Born and raised in Moscow, photographer Nastya Yakovleva has always been in love with the Russian capital’s eclectic architecture, including its less celebrated neighbourhoods. “I would take trips to the outskirts of the city just to look at these buildings, even before I started taking photos,” she recalls. “I simply love that you can go to such different places and it will be almost the same, but never quite the same.”
Yakovleva brings a fresh perspective to the much explored subject of New East pre-fab architecture, although she says that she never set out to make statements about the buildings themselves. “I think the feeling of nostalgia and the bittersweet associations with childhood are common for everyone,” she reflects. “I know this topic [of New East architecture] is very trendy now, but for me it was really my own discovery. Every shot is a stroke of luck for me. I don’t plan my projects, but I find common threads in my work later.”

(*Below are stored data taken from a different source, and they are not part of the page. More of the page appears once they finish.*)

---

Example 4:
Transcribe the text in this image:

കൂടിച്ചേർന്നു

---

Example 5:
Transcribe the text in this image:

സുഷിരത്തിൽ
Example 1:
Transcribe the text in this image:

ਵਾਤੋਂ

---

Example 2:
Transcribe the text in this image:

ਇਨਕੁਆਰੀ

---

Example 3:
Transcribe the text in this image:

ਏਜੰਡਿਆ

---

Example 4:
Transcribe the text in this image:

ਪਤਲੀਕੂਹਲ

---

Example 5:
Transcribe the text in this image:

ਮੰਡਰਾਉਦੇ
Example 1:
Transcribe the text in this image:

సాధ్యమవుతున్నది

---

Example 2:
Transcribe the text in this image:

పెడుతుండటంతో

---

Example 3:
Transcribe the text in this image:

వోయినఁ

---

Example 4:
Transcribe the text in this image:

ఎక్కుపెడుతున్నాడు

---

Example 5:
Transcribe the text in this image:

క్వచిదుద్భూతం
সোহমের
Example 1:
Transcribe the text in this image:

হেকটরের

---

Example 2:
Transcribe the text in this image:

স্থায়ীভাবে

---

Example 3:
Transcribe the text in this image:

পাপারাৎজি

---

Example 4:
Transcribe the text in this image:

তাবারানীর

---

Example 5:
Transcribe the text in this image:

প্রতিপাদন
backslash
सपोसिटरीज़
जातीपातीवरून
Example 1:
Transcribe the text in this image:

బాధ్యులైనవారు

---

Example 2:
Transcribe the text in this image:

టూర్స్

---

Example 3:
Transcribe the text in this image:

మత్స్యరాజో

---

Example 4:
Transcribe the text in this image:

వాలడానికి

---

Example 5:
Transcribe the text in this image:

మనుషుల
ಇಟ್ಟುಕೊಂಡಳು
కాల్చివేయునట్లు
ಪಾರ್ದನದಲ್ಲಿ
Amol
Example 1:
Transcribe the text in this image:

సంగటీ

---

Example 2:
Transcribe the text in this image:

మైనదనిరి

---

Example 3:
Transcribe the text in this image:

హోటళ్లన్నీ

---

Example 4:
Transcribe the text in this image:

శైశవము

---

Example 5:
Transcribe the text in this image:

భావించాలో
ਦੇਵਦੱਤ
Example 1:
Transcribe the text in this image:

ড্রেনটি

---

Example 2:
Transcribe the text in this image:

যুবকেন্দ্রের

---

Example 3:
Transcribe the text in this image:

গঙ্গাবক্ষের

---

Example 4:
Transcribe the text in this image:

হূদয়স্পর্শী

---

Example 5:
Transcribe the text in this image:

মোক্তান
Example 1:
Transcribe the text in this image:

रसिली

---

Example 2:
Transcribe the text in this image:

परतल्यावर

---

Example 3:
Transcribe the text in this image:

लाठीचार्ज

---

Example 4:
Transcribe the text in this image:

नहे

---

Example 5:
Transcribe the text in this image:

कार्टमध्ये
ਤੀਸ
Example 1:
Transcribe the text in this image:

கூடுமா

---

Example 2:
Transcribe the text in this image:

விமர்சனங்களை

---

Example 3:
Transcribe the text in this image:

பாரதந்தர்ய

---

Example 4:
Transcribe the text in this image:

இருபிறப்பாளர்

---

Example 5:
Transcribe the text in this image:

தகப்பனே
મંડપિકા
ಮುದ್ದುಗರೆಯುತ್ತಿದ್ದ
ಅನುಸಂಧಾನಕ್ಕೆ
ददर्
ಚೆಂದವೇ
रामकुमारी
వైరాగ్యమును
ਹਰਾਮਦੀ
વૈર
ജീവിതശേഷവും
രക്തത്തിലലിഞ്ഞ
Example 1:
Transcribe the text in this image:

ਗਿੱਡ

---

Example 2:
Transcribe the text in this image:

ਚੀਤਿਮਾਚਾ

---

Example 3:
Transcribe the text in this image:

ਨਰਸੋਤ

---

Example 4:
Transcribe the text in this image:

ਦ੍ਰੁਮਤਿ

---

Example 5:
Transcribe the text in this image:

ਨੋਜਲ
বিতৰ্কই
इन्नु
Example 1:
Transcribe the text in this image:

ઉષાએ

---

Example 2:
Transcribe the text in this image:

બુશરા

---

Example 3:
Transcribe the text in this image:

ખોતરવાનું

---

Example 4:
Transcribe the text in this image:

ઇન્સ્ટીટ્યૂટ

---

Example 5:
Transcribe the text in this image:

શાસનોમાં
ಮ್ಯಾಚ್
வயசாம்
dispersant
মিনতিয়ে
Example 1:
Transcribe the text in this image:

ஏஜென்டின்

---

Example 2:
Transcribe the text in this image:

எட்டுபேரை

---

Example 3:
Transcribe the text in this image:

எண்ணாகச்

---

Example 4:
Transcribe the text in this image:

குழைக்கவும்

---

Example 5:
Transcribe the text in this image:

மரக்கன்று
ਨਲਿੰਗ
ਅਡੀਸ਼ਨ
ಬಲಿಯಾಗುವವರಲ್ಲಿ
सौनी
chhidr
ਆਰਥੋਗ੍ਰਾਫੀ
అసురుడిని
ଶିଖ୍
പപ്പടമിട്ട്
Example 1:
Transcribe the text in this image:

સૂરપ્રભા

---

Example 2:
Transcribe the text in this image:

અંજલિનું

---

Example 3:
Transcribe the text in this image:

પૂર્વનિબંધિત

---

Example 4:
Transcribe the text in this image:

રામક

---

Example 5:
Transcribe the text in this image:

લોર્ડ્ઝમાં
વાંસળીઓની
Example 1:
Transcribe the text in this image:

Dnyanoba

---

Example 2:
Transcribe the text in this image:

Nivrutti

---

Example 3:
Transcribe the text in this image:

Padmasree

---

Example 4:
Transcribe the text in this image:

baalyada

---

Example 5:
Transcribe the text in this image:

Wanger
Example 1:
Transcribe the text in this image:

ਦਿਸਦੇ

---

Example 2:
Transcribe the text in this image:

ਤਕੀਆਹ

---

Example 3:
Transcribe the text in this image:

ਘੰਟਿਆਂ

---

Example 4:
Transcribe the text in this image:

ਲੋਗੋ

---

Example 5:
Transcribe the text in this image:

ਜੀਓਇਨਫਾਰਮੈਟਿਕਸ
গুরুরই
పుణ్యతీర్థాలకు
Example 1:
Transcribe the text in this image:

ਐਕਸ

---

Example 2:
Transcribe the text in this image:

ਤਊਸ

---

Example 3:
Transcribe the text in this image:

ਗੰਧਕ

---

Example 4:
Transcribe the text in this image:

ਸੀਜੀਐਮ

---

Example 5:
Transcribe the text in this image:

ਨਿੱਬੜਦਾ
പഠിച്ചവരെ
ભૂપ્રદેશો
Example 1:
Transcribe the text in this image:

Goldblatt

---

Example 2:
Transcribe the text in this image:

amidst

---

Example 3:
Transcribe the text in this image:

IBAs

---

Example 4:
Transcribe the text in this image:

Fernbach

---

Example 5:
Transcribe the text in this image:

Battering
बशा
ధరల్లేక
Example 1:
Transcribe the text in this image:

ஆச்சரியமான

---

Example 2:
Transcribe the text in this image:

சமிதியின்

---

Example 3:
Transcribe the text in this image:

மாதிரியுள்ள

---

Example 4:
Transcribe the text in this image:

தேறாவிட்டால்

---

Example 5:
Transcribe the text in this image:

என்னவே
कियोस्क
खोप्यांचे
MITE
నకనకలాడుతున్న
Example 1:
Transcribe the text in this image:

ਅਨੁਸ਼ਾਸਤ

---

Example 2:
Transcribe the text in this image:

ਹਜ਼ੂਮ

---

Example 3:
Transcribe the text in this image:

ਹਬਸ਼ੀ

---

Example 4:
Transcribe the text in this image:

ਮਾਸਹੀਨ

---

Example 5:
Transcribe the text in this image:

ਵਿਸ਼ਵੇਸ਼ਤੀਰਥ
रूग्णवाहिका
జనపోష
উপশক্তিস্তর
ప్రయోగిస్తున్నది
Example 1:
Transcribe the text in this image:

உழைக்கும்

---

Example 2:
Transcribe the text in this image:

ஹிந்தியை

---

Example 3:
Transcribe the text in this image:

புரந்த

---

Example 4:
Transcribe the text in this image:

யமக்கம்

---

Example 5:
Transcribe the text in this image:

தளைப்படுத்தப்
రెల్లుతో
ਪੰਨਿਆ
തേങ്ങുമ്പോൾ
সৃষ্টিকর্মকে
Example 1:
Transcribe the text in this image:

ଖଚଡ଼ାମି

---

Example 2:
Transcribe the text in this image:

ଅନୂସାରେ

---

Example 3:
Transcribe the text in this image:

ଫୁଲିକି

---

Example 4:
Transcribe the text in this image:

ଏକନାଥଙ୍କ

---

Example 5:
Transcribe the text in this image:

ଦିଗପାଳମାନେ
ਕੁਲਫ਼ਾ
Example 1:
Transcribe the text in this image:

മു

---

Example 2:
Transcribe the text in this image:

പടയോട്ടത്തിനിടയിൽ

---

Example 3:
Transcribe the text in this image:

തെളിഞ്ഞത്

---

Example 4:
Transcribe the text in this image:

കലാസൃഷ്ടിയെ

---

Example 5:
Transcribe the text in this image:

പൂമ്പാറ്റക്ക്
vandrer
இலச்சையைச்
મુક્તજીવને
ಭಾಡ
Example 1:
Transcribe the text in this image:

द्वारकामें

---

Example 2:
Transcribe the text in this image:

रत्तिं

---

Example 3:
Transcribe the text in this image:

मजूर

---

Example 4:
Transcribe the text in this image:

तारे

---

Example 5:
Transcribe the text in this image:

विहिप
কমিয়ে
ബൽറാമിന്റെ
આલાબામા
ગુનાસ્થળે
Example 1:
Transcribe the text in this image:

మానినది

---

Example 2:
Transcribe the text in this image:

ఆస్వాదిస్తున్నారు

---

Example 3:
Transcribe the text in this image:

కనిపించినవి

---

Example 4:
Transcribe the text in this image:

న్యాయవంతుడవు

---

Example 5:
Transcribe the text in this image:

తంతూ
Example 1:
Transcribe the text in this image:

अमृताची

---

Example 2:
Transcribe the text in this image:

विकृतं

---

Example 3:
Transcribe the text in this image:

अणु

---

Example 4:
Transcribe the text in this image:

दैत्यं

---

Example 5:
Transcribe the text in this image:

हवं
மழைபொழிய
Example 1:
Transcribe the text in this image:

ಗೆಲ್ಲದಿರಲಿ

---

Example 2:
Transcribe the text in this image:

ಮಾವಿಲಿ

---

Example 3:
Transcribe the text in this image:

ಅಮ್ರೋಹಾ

This intuitive approach started as a protest against the rigidity of some professors she had encountered at VGIK—a well-respected Moscow film school, where Yakovleva studied cinematography. “We had this professor who always rolled his eyes and asked, ‘So, what did you take this picture for?’ He would really trash our works,” the photographer remembers. “This question, what for, still haunts me every time I take up the camera.”
Yakovleva solves this problem by using her smartphone for her non-commercial projects, subconsciously giving herself the freedom to break rules and take photos she knows that her teachers would have considered “wrong”. “I like the exact opposite of what I was taught. I like flat shots, centred composition, empty spaces, the absence of people,” she says.
Throughout the series, just one person makes it into the frame: Yakovleva’s grandfather. “He was my guide into this world, so it made sense to include a photo of him,” she explains. “He worked in construction and when I was little, he used to tell me the history of buildings, pointing out all the differences and details… Of course, I don’t remember much now. But the fascination stayed with me.”
The rest of the project mixes exterior and interior shots. The identical layouts and similar, often outdated. Interiors captivate the photographer as much as exteriors, if not more so. “It’s incredible how different and alike our homes can be at the same time,” Yakovleva says. “The very thought that so many people live in, essentially, the same flats, is so intriguing to me.”